$A=\left(a_{ij}\right)\in M_{n\times n}(\mathbb R)$ s.t. $a_{ij}=a_{ji}=\begin{cases}0,&i=j\\0\lor 1&i\ne j\end{cases}$
The eigenvalues of $A$ are $\lambda_1, \dots, \lambda_n$
I want to find an upper bound of $\sum |\lambda_j|$.
It will be best if someone can give an upper bound $\frac{1}{2}n^{\frac{3}{2}}$ roughly when n is large enough.(or even less than it)

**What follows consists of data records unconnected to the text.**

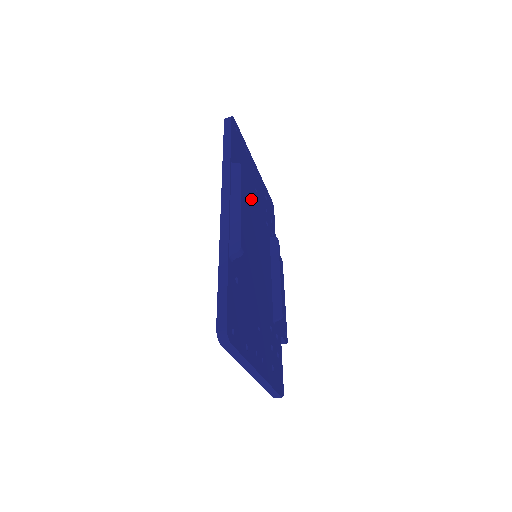
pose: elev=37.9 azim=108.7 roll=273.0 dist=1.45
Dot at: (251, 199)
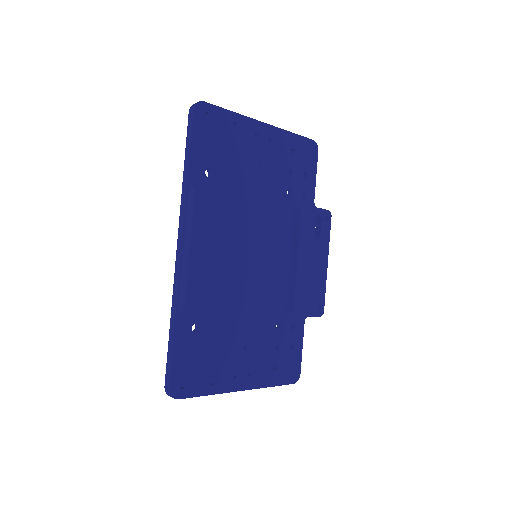
Dot at: (244, 192)
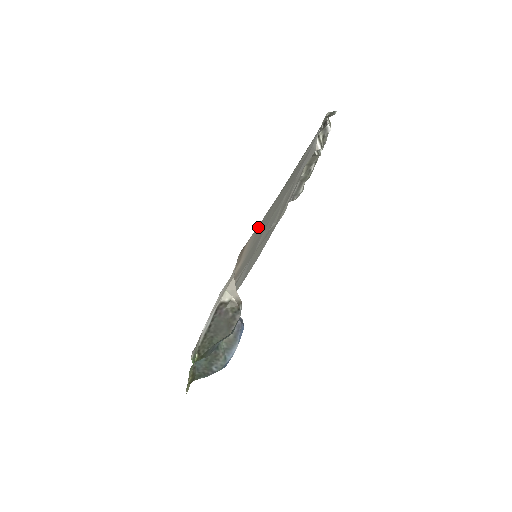
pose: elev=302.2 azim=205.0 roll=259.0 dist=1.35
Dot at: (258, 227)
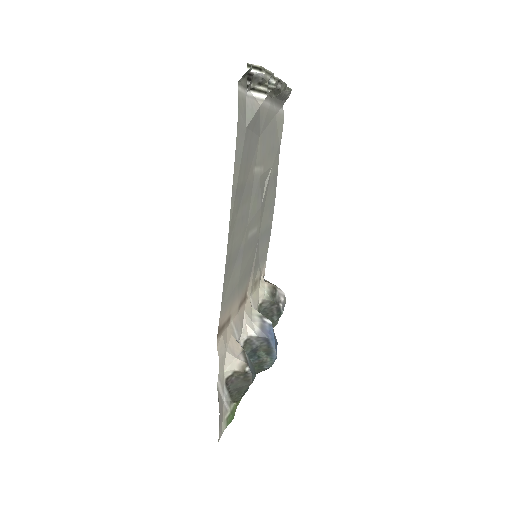
Dot at: (224, 296)
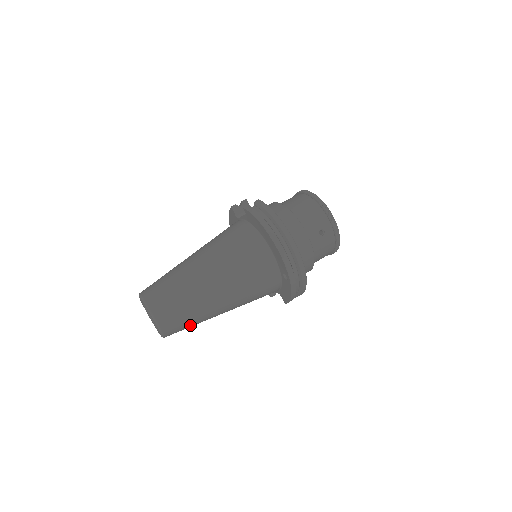
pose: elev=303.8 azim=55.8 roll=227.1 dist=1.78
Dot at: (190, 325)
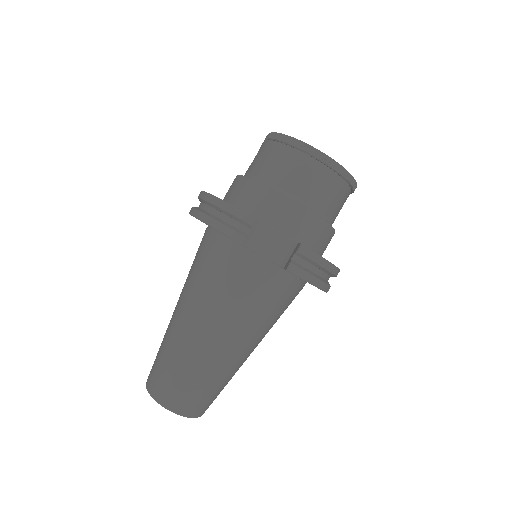
Dot at: occluded
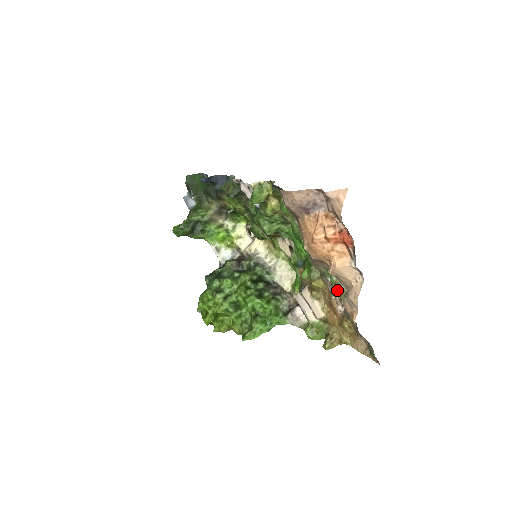
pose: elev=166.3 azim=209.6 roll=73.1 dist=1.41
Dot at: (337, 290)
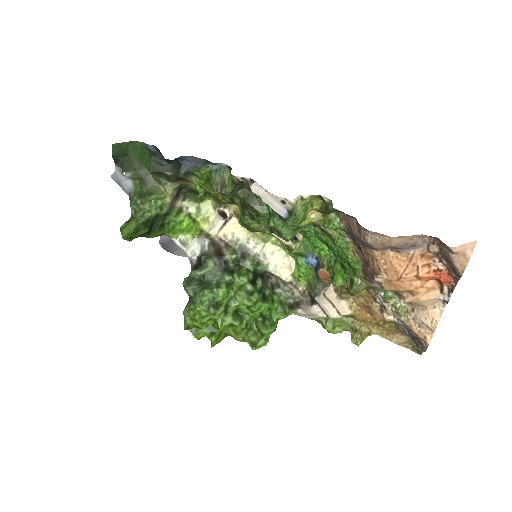
Dot at: (391, 304)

Suppose there are $m$ nonzero entries in $A$. Then using Cauchy-Schwartz and the fact that here $m=\text{Tr}(A^2)=\sum_{i =1}^n \lambda_i^2$, you get the bound:
\begin{equation} \sum_{i =1}^n \vert\lambda_i\vert \leq \bigg(n\sum_{i =1}^n \lambda_i^2\bigg)^{1/2}=(nm)^{1/2}. \end{equation}
This doesn’t really use the fact the diagonal is zero. For the matrix with all off-diagonals equal to 1, this is off by a roughly $\sqrt{n}$ factor, so I’m not sure how good it is. If you allow the off-diagonal entries to be $-1$ as well, this bound is actually tight, as shown by Hao Huang using a signing of the adjacency matrix of the Boolean hypercube in the recent resolution of the Sensitivity Conjecture.